No mesmo dia, Honorão organizou uma procissão de desagravo ao santo, para ir devolver-lhe o sagrado pimpolho de olhos de conta.  E ao retomarem da rua sob o sol causticante a cozinhar o ju­ízo, já desceram os morros da Santa Maria de­baixo do maior pé-d'água, e não houve mais perca de cana e mantimentos por falta de chuva, dali em vante.

A postura de Honorão era elegante, lembrando um patriarca de tribo, ento­nado sempre num paletó de brim e com a camisa de algodão cru abotoada até o gogó.  Suas decisões era seguras, só to­madas após demorados estudos sobre a via­bilidade de qualquer providência: levou meses e meses a estudar se punha no seu sí­tio o nome Nova Vida ou Vida Nova, e acabou botando um deles - nem sei qual - que, de resto, não pegou.  Permaneceu o tradicional e imutável Sovaco da Ema.

Embora muito cortês e fino, Honorão era cheio de sestros: só bebia água de ca­baça ou de mo­ringa, pois dizia que água de pote, de tanto entrar copo e sair copo, era sobejo dos outros.

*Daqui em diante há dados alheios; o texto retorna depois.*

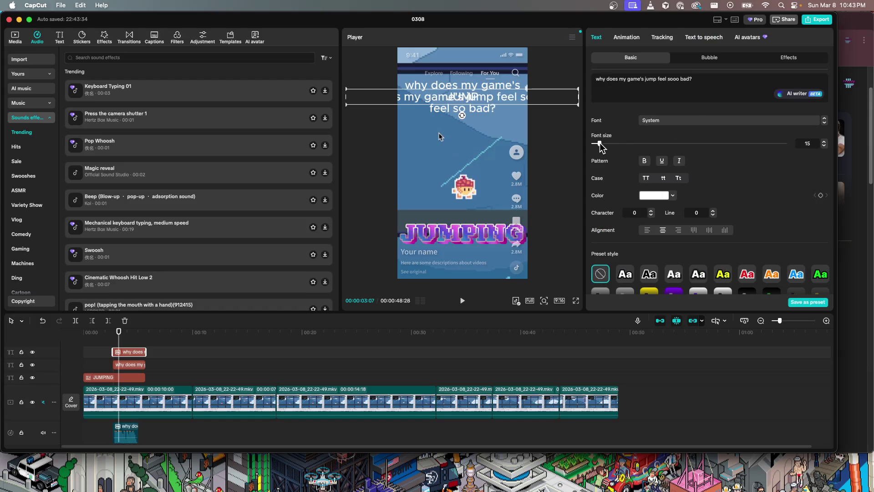
pyautogui.moveTo(600, 143); pyautogui.dragTo(576, 142)
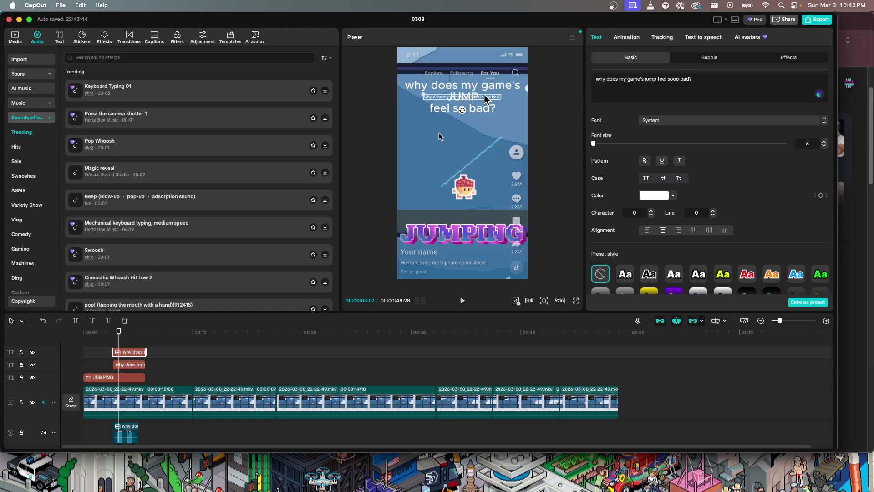
pyautogui.moveTo(484, 96); pyautogui.dragTo(473, 287)
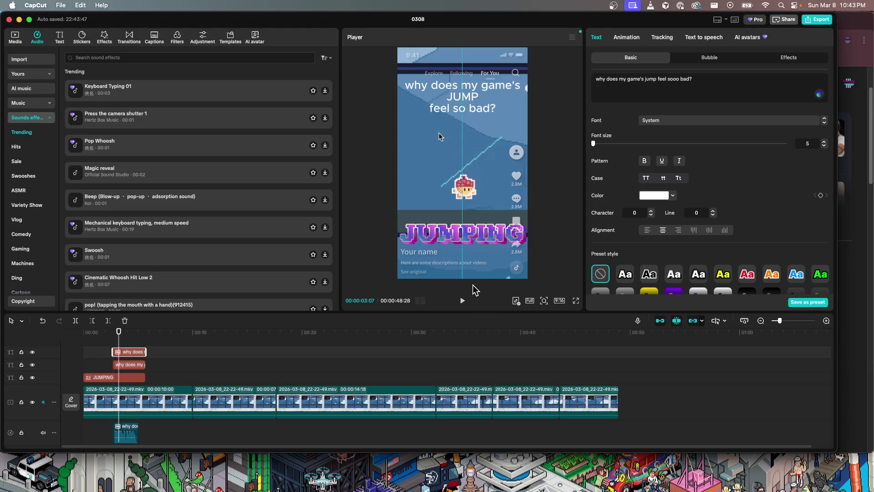
# - Play the edit back from the start to check the tiny caption
pyautogui.press('space')
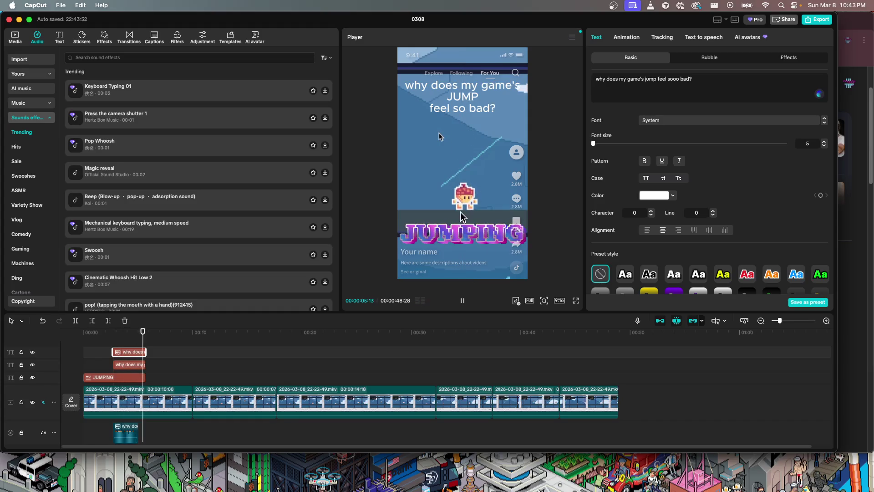
pyautogui.press('space')
pyautogui.moveTo(145, 343); pyautogui.dragTo(75, 336)
pyautogui.press('space')
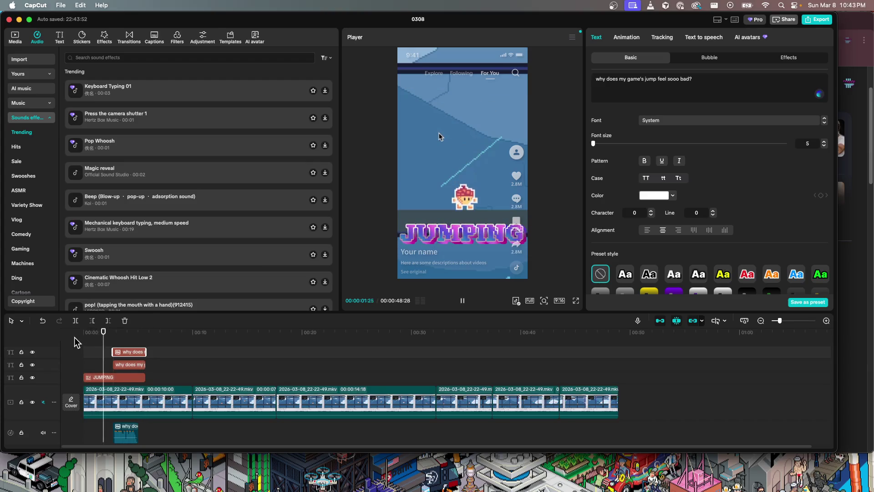
pyautogui.press('space')
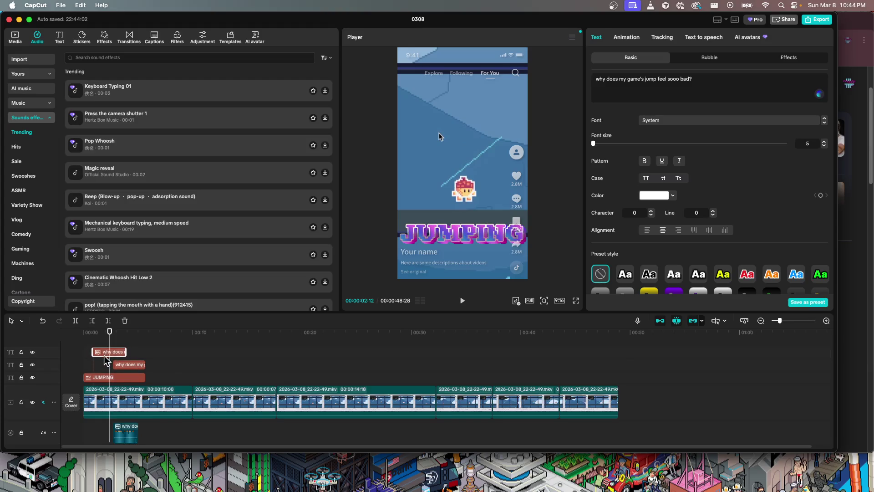
# - Move the caption and Adam voiceover clips to the start of the timeline, checking the timing
pyautogui.moveTo(122, 365); pyautogui.dragTo(101, 364)
pyautogui.press('Home')
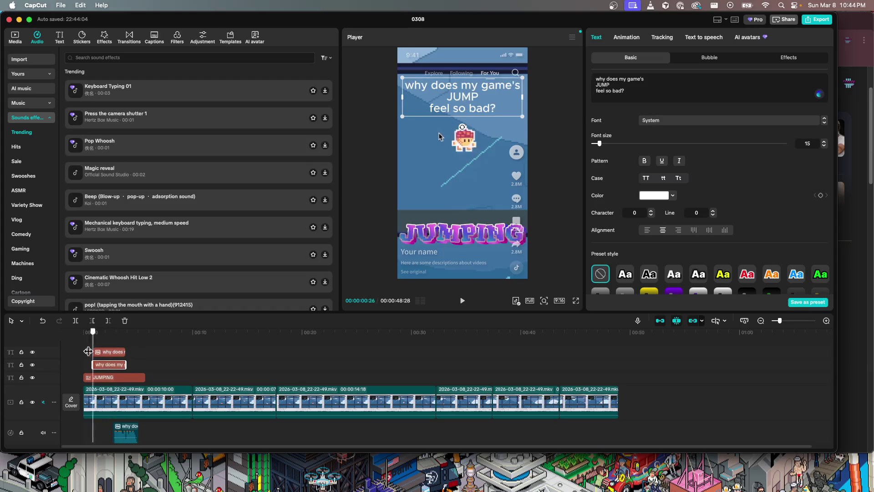
pyautogui.press('space')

Seus hábitos eram sagrados, e nada no mundo o fazia modificar um costume, por mais esta­pafúrdio que fosse.  Dono de uma lavoura de cana, fabricando rapa­dura, açúcar-da-terra e pinga, sempre acudia os que iam atrás de doce pra temperar o café e a garapa dos meninos.  Entretanto, ti­nha por hábito dar mel de engenho só aos sá­ba­dos.  Durante a semana, podia-se comer rapadura, be­ber garapa, experi­mentar uma gostosa puxa, mas mel, não: só no sábado.  Chegasse quem chegasse atrás de mel, Honorão jamais abriu precedente.  Não havia razão plausível para tal atitude, mas era seu costume.  E este era sagrado.  O mais amigo dos amigos voltava de lá sem mel, a não ser no sá­bado.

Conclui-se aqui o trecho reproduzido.